#### Work to complete:
Transcribe, word for word and without additions, each line below from the one containing "X014596Y008600D03*" through the one containing "X001970Y002100D03*", both ends included.

Data records:
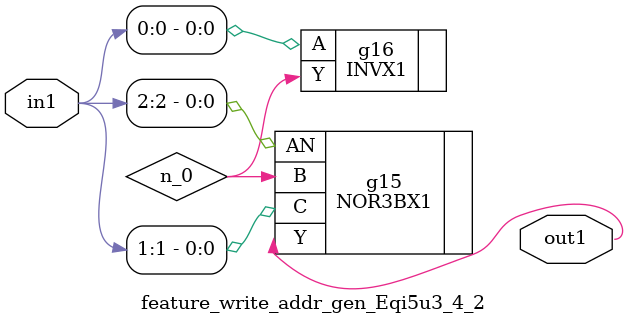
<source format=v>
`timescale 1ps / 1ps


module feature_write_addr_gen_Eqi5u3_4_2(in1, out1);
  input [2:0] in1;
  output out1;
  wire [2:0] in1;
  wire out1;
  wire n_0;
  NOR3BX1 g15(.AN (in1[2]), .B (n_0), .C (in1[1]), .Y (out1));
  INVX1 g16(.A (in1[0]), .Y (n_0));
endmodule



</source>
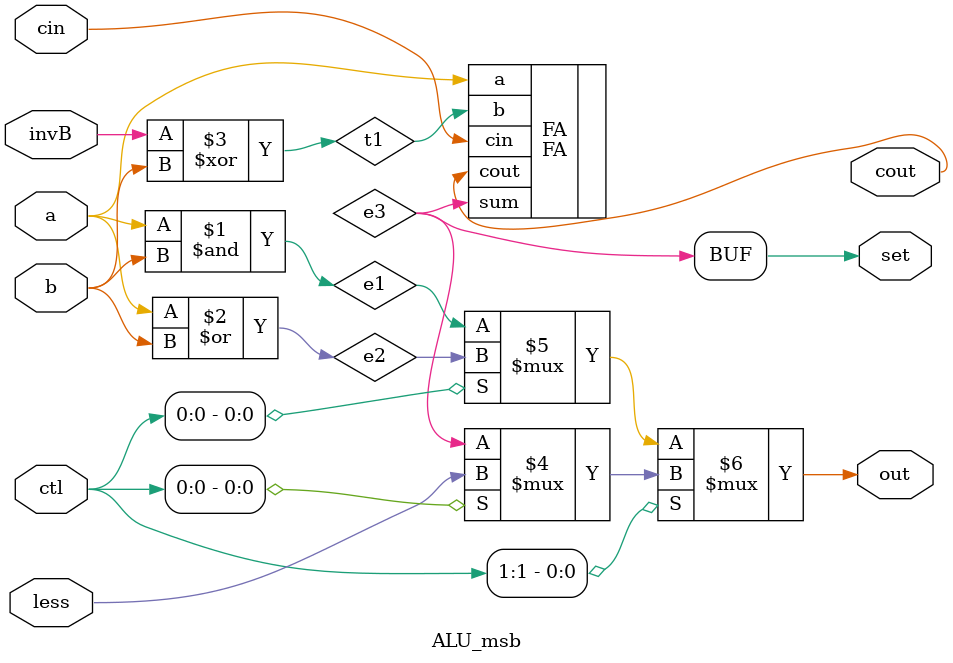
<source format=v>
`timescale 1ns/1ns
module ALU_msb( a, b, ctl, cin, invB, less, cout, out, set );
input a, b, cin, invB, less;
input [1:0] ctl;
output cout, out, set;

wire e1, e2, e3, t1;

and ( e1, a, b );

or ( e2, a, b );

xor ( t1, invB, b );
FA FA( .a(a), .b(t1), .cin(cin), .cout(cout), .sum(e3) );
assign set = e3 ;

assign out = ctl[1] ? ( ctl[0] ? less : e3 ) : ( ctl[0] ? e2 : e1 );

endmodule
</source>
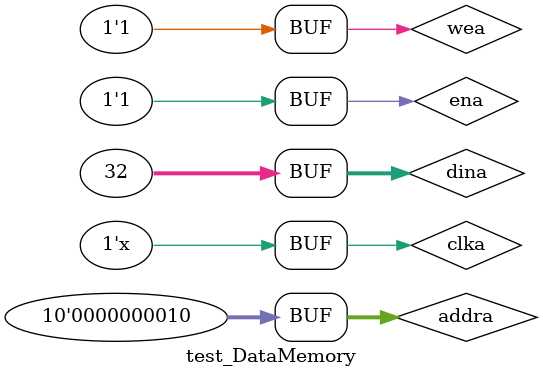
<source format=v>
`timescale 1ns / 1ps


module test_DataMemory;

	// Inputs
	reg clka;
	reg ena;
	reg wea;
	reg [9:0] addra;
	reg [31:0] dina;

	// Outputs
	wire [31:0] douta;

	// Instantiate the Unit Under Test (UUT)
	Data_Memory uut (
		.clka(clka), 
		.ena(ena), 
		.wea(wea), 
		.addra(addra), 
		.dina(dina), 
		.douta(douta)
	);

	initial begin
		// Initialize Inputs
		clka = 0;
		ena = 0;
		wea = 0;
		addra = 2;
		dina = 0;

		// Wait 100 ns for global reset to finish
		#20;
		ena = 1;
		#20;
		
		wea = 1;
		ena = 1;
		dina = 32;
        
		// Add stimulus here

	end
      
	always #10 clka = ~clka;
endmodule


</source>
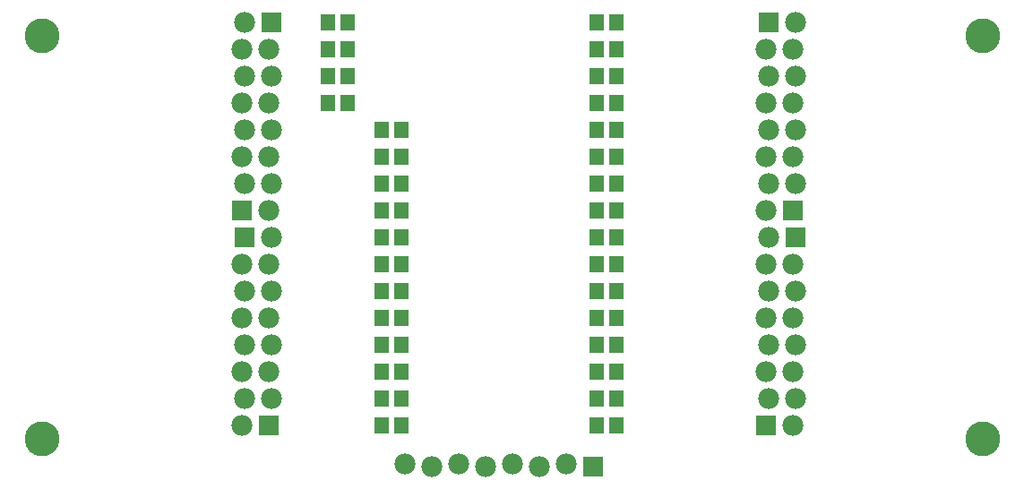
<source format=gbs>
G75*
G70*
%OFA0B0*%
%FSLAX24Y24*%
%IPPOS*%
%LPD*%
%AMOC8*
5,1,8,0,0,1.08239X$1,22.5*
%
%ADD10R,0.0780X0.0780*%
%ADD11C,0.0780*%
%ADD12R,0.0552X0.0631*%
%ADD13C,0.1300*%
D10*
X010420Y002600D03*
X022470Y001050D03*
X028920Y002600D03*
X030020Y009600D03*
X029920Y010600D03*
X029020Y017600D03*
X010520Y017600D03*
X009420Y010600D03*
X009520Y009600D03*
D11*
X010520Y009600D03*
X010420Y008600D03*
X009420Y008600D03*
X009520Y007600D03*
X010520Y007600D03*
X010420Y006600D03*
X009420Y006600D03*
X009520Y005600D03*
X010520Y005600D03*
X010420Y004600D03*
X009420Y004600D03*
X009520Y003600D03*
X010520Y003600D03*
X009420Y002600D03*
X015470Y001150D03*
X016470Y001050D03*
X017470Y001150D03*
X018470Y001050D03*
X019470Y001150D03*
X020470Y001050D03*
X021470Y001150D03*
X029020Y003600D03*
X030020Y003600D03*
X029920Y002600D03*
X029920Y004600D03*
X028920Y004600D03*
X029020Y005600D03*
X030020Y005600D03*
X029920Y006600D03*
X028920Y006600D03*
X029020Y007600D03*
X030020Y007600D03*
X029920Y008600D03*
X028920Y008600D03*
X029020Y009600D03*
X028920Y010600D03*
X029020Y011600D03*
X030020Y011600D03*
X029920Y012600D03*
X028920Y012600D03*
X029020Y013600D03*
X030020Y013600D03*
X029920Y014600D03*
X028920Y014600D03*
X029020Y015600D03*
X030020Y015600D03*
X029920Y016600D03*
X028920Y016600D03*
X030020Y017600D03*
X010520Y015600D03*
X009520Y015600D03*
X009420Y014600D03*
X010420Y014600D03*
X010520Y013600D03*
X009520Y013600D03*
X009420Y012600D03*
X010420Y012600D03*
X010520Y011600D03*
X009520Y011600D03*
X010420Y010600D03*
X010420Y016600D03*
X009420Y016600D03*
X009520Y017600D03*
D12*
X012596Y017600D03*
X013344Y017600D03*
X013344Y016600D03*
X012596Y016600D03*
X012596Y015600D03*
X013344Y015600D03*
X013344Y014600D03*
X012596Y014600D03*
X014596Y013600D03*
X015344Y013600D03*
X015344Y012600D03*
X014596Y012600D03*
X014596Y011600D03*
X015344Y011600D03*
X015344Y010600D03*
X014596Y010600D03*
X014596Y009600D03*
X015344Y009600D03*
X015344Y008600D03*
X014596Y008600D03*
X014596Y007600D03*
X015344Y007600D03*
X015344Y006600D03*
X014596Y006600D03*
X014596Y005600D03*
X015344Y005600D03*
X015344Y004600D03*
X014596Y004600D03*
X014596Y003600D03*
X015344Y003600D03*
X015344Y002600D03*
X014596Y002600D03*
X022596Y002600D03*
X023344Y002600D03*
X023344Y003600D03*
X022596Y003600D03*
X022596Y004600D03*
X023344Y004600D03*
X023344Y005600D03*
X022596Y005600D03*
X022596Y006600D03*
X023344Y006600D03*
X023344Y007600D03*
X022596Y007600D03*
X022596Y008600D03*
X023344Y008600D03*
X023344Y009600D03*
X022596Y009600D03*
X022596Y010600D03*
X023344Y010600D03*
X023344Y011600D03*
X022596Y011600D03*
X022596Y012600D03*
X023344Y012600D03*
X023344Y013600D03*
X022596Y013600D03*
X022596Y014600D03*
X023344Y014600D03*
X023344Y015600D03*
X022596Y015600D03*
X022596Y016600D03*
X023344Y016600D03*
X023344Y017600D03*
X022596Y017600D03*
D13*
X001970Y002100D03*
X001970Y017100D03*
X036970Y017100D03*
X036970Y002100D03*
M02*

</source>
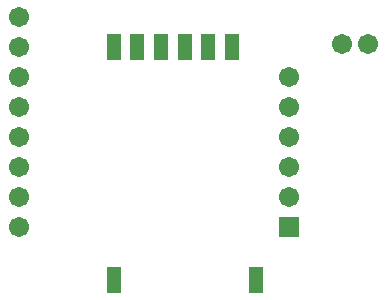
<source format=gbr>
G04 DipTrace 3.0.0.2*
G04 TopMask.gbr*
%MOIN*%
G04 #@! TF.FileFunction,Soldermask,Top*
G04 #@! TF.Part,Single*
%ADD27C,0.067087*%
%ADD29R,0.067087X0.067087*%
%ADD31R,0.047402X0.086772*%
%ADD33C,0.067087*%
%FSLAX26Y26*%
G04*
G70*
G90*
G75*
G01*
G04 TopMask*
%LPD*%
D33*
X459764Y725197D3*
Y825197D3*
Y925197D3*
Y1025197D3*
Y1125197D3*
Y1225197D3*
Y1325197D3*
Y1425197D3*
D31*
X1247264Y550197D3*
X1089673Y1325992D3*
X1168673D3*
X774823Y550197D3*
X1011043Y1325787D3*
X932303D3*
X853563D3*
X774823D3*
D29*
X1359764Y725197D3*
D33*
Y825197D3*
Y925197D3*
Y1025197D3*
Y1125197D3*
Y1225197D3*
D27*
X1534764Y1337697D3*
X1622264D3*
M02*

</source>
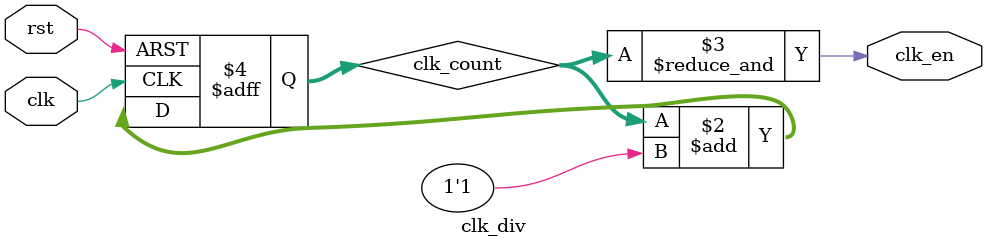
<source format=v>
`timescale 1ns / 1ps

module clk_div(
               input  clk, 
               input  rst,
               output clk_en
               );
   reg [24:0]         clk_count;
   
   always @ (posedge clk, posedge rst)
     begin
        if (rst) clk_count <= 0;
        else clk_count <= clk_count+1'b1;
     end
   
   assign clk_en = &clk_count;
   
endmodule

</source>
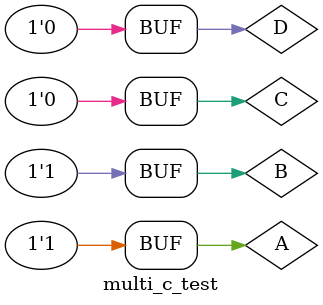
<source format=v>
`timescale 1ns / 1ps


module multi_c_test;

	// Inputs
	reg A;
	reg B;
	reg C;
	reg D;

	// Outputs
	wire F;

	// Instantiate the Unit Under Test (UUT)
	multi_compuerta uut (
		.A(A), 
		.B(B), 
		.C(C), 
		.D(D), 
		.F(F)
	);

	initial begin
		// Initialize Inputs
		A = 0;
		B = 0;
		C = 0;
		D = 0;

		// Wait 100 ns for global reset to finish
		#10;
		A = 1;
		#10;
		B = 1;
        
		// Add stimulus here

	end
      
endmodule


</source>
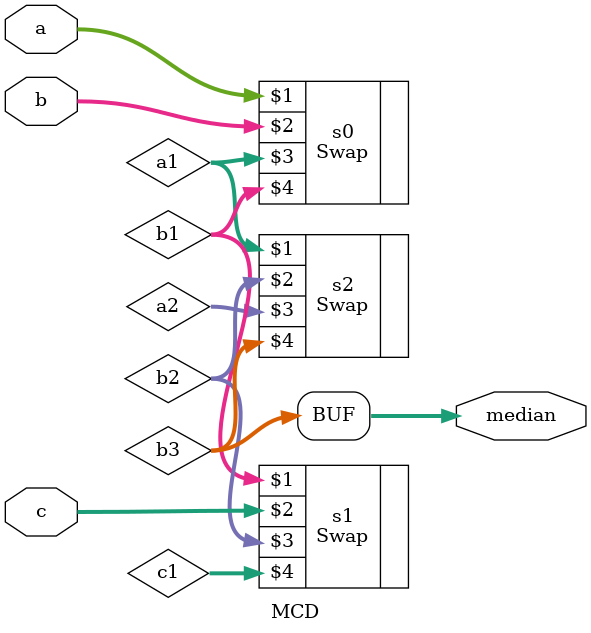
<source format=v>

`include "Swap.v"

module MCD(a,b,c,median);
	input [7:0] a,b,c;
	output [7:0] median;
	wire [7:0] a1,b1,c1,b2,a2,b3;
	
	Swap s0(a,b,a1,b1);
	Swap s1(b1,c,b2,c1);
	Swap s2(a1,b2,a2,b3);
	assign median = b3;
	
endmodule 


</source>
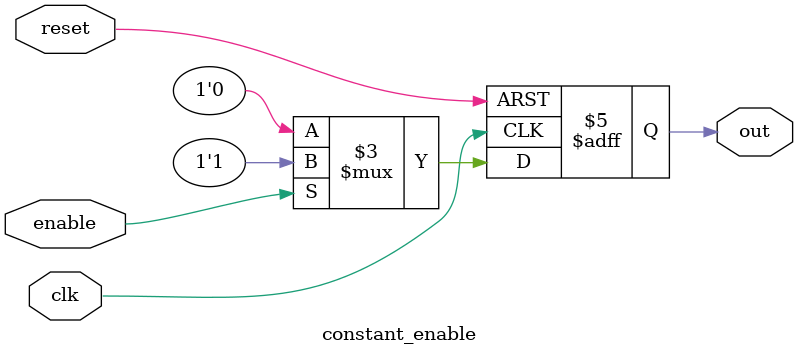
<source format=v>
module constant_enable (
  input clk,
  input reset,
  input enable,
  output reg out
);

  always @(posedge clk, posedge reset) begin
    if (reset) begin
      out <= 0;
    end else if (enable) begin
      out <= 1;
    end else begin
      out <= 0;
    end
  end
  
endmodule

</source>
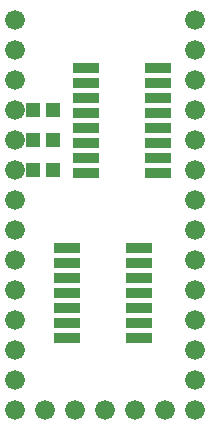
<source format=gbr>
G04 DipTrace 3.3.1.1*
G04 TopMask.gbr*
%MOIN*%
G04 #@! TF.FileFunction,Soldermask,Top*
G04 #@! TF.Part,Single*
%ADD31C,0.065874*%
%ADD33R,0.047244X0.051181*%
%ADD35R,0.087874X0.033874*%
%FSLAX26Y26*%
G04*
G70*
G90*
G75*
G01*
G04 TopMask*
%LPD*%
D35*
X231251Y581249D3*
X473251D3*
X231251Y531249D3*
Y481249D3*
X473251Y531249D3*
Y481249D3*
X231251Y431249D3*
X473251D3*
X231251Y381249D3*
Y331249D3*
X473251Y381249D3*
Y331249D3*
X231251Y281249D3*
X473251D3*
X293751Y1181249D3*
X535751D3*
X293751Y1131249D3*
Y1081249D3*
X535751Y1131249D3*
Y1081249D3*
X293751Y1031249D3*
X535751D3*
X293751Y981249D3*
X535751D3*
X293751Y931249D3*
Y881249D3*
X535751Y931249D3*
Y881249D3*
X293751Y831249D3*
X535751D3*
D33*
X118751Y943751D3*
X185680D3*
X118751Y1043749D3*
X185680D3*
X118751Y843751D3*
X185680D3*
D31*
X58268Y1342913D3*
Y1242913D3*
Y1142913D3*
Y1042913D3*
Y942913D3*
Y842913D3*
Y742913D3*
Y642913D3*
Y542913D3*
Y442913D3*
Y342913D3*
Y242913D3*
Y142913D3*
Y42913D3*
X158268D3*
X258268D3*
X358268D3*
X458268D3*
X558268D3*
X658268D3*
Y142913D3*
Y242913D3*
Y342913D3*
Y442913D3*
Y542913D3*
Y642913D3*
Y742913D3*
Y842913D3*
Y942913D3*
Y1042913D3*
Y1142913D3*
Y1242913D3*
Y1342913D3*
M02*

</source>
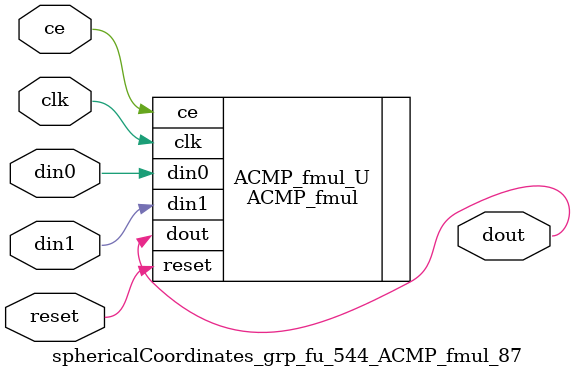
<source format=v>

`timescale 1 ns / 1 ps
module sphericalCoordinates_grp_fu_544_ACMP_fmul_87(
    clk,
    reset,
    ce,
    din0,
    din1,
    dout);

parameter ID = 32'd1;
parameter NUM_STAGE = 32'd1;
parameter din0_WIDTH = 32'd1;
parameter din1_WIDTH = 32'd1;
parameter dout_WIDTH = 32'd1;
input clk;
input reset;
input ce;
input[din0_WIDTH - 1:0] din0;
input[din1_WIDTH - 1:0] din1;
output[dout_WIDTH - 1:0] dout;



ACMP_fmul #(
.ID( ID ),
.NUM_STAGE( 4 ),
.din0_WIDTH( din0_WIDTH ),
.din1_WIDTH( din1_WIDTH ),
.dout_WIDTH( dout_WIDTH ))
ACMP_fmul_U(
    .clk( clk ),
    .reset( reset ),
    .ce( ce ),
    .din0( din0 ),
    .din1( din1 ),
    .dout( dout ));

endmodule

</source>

#### Written response:
X014596Y008600D03*
X014596Y007600D03*
X015344Y007600D03*
X015344Y006600D03*
X014596Y006600D03*
X014596Y005600D03*
X015344Y005600D03*
X015344Y004600D03*
X014596Y004600D03*
X014596Y003600D03*
X015344Y003600D03*
X015344Y002600D03*
X014596Y002600D03*
X022596Y002600D03*
X023344Y002600D03*
X023344Y003600D03*
X022596Y003600D03*
X022596Y004600D03*
X023344Y004600D03*
X023344Y005600D03*
X022596Y005600D03*
X022596Y006600D03*
X023344Y006600D03*
X023344Y007600D03*
X022596Y007600D03*
X022596Y008600D03*
X023344Y008600D03*
X023344Y009600D03*
X022596Y009600D03*
X022596Y010600D03*
X023344Y010600D03*
X023344Y011600D03*
X022596Y011600D03*
X022596Y012600D03*
X023344Y012600D03*
X023344Y013600D03*
X022596Y013600D03*
X022596Y014600D03*
X023344Y014600D03*
X023344Y015600D03*
X022596Y015600D03*
X022596Y016600D03*
X023344Y016600D03*
X023344Y017600D03*
X022596Y017600D03*
D13*
X001970Y002100D03*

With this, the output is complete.